** INFORMATION PROVIDED follows **

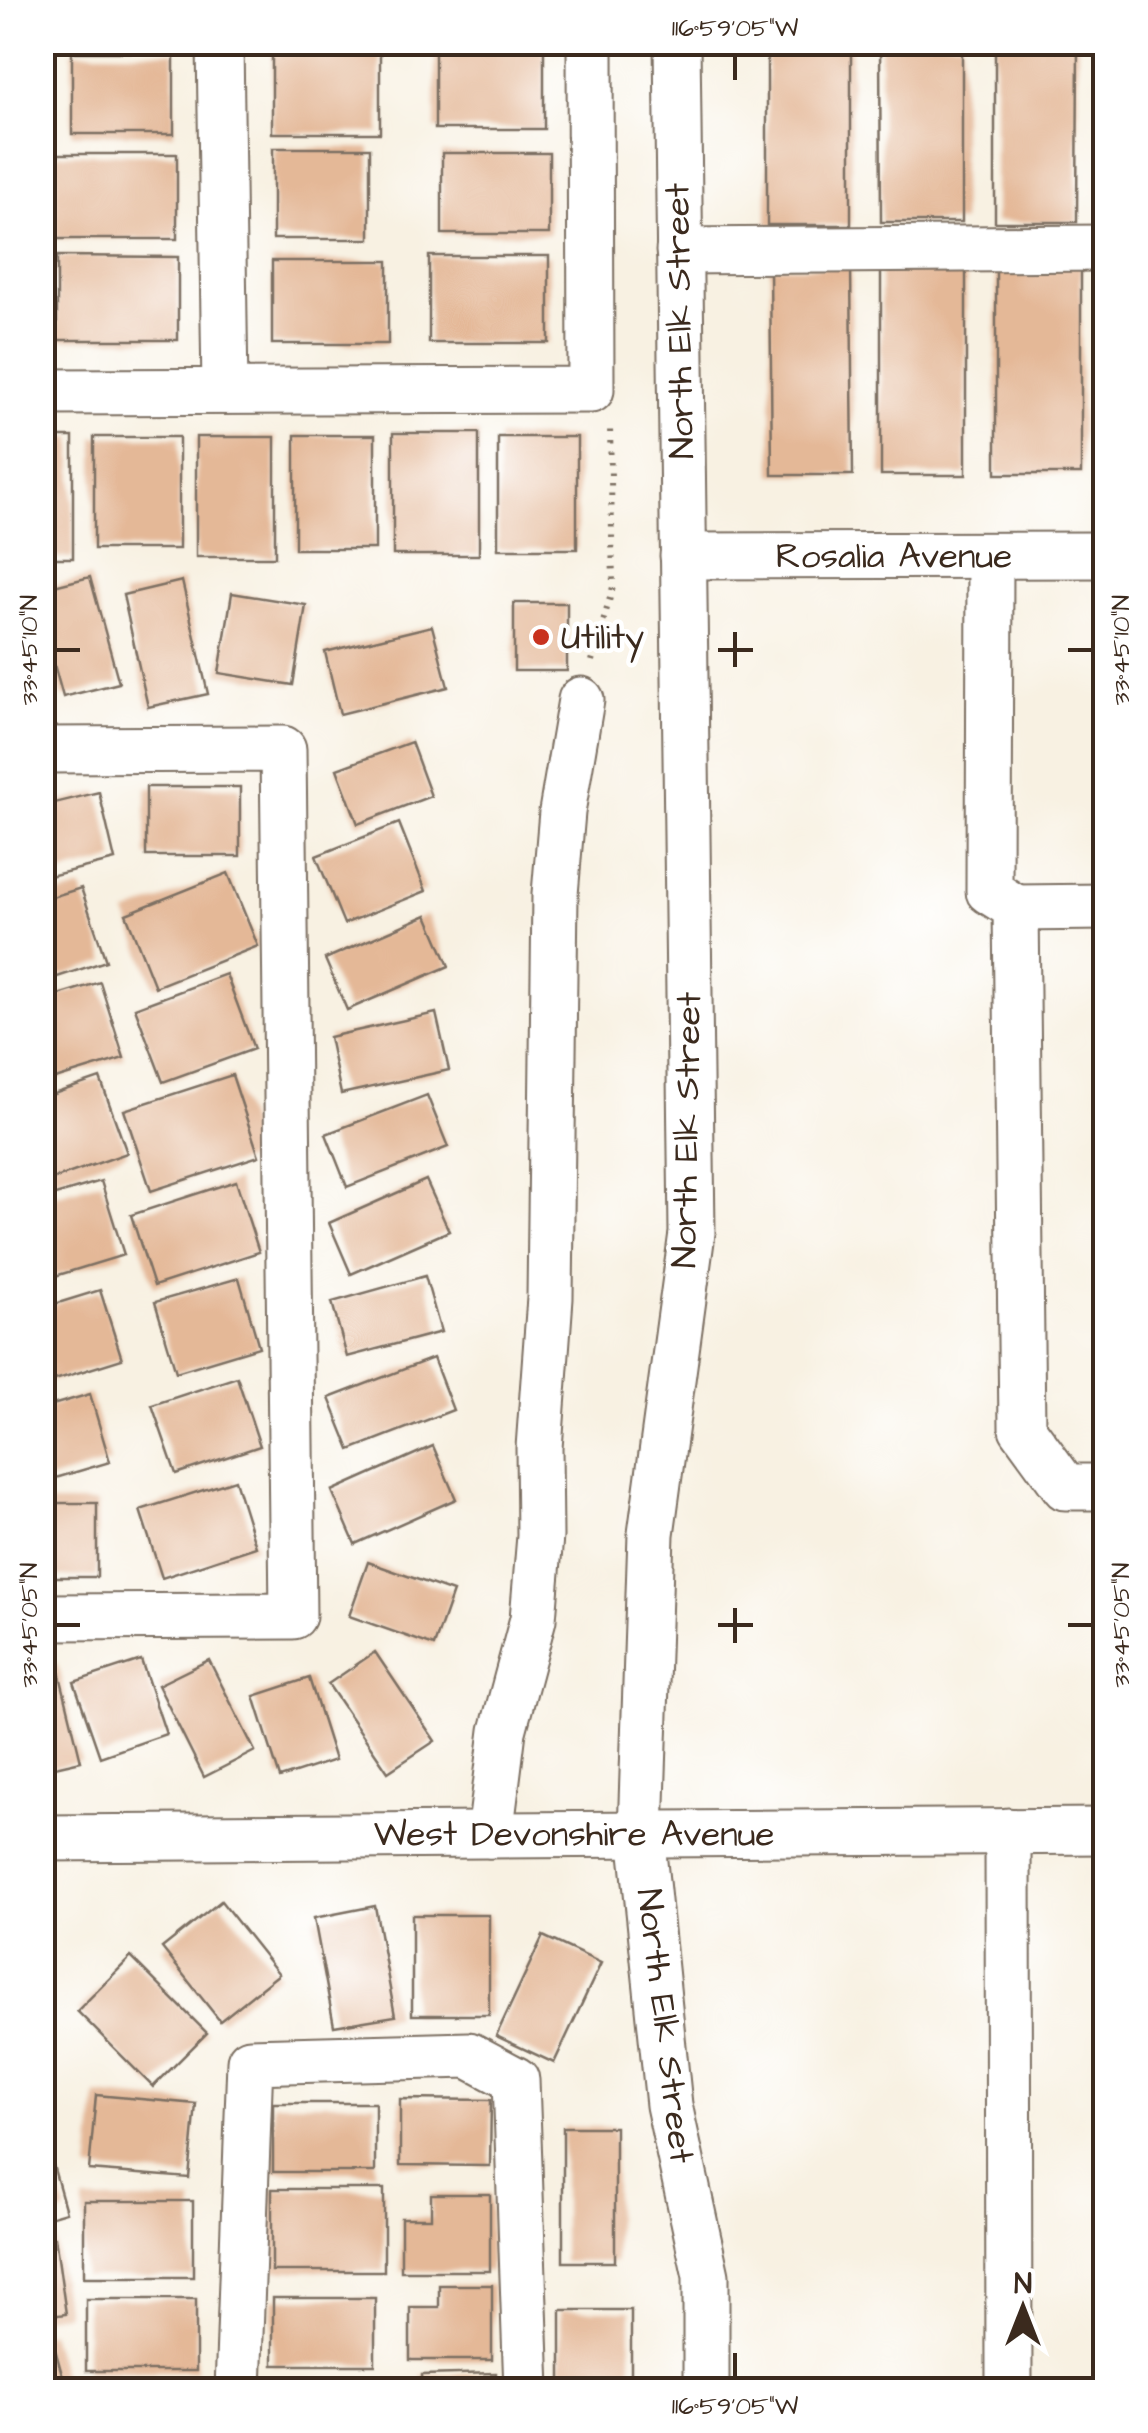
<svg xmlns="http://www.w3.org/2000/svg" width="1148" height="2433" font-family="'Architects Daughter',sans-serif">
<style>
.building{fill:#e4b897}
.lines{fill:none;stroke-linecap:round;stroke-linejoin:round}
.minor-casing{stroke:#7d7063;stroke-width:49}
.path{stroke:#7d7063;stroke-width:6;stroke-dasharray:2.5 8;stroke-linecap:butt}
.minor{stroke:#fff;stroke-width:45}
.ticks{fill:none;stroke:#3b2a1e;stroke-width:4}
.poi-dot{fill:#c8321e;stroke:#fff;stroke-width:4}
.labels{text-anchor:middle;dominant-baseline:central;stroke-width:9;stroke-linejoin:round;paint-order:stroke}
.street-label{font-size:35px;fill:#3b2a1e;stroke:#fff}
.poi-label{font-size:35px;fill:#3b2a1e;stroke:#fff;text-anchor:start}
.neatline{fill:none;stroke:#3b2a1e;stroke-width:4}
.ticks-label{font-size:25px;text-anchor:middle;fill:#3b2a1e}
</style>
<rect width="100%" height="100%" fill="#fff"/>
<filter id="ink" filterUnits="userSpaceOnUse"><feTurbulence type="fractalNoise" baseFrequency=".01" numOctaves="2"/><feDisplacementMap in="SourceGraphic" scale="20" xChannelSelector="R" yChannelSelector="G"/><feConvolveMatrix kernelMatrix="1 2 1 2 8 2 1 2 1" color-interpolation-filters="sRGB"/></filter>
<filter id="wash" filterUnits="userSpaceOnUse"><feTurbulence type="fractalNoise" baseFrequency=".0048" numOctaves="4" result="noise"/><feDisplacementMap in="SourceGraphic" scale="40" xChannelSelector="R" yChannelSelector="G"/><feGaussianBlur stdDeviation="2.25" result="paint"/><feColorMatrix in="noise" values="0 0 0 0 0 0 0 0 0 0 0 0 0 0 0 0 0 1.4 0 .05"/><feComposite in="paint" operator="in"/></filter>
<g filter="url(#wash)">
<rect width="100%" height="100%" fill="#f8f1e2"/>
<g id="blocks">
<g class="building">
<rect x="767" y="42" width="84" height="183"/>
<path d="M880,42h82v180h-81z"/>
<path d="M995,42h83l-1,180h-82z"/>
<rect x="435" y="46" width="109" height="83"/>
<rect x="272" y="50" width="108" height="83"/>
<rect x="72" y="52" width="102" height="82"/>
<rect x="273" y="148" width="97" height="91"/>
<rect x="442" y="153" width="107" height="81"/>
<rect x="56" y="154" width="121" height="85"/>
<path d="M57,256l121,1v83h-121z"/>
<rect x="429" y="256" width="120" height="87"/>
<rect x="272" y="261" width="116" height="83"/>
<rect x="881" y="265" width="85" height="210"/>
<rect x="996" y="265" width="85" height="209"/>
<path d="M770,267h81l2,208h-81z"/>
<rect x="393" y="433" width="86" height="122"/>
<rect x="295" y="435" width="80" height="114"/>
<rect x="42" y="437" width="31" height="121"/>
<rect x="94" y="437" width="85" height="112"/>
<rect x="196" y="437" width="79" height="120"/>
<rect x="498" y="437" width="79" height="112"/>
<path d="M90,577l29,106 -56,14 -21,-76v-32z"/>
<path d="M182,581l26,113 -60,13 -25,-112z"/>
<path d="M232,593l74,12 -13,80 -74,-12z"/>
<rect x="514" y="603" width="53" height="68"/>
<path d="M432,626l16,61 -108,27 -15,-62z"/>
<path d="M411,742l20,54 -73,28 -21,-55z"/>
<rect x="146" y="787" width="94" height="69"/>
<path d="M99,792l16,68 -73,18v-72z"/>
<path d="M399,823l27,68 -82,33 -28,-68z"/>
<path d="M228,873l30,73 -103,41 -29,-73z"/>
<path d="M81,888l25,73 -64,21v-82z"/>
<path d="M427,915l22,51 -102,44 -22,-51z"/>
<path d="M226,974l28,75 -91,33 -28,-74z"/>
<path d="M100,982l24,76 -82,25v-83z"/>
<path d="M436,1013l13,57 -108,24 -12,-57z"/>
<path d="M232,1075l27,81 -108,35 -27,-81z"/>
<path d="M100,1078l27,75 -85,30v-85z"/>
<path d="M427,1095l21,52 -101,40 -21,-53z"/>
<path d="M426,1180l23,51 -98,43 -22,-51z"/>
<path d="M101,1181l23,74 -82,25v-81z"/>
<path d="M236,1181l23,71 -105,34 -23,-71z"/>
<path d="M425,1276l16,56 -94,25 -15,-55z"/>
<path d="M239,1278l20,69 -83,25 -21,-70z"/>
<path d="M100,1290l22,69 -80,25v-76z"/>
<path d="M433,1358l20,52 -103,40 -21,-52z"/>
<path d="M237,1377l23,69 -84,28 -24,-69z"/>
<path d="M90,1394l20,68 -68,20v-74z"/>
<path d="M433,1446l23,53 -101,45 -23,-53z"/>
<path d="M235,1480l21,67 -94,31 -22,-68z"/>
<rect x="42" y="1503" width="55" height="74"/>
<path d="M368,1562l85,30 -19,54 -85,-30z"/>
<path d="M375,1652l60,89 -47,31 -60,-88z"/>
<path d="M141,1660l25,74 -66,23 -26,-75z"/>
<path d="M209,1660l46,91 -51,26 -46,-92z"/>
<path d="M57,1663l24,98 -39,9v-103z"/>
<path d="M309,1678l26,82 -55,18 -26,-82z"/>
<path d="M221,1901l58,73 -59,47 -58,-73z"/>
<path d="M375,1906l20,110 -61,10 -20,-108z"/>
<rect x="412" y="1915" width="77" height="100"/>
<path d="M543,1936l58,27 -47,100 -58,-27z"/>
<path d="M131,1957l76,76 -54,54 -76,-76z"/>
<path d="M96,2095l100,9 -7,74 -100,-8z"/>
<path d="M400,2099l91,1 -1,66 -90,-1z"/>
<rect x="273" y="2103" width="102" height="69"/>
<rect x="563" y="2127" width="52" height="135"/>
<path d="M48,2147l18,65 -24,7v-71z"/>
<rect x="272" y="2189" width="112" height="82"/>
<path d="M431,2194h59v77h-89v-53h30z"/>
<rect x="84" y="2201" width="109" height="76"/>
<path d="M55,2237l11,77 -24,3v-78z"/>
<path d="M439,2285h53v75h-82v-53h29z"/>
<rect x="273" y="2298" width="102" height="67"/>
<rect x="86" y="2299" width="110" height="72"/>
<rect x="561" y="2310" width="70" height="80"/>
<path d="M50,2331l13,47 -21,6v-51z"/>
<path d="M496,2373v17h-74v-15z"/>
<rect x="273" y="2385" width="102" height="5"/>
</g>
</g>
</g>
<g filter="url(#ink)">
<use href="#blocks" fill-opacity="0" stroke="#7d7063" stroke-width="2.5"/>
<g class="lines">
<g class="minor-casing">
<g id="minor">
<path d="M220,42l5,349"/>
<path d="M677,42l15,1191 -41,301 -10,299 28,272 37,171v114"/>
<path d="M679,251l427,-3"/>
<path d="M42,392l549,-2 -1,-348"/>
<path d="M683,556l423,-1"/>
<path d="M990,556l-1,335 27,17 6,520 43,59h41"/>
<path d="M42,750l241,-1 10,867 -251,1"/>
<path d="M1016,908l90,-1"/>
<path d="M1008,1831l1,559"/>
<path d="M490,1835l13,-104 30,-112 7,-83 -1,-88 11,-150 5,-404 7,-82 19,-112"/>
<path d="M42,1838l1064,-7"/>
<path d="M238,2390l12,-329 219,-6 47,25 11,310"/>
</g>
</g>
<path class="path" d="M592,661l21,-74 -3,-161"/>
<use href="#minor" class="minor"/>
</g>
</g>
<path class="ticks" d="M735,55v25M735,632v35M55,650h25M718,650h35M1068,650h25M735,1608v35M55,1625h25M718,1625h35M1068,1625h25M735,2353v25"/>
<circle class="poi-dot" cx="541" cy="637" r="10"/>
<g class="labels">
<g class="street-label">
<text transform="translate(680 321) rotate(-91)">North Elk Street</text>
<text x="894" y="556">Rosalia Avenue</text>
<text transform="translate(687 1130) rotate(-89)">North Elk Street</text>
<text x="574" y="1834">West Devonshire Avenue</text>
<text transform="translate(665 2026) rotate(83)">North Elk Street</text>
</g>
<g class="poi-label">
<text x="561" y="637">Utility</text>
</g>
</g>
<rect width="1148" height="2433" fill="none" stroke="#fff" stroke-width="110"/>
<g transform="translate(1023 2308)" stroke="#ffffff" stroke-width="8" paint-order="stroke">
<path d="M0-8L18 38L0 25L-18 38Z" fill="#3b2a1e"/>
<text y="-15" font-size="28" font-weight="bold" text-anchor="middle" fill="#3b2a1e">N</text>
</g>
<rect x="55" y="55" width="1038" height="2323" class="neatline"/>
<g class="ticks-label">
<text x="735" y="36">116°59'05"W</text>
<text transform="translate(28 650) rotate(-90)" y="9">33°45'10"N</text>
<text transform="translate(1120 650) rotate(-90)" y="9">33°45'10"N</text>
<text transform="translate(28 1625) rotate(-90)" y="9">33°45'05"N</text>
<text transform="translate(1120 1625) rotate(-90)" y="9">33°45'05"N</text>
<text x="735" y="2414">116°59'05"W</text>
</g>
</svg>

** End of INFORMATION PROVIDED **

### WHAT TO DO
Across the records above, count each line that holds the word "lines" and give only the resulting number.

### WRITTEN ANSWER
2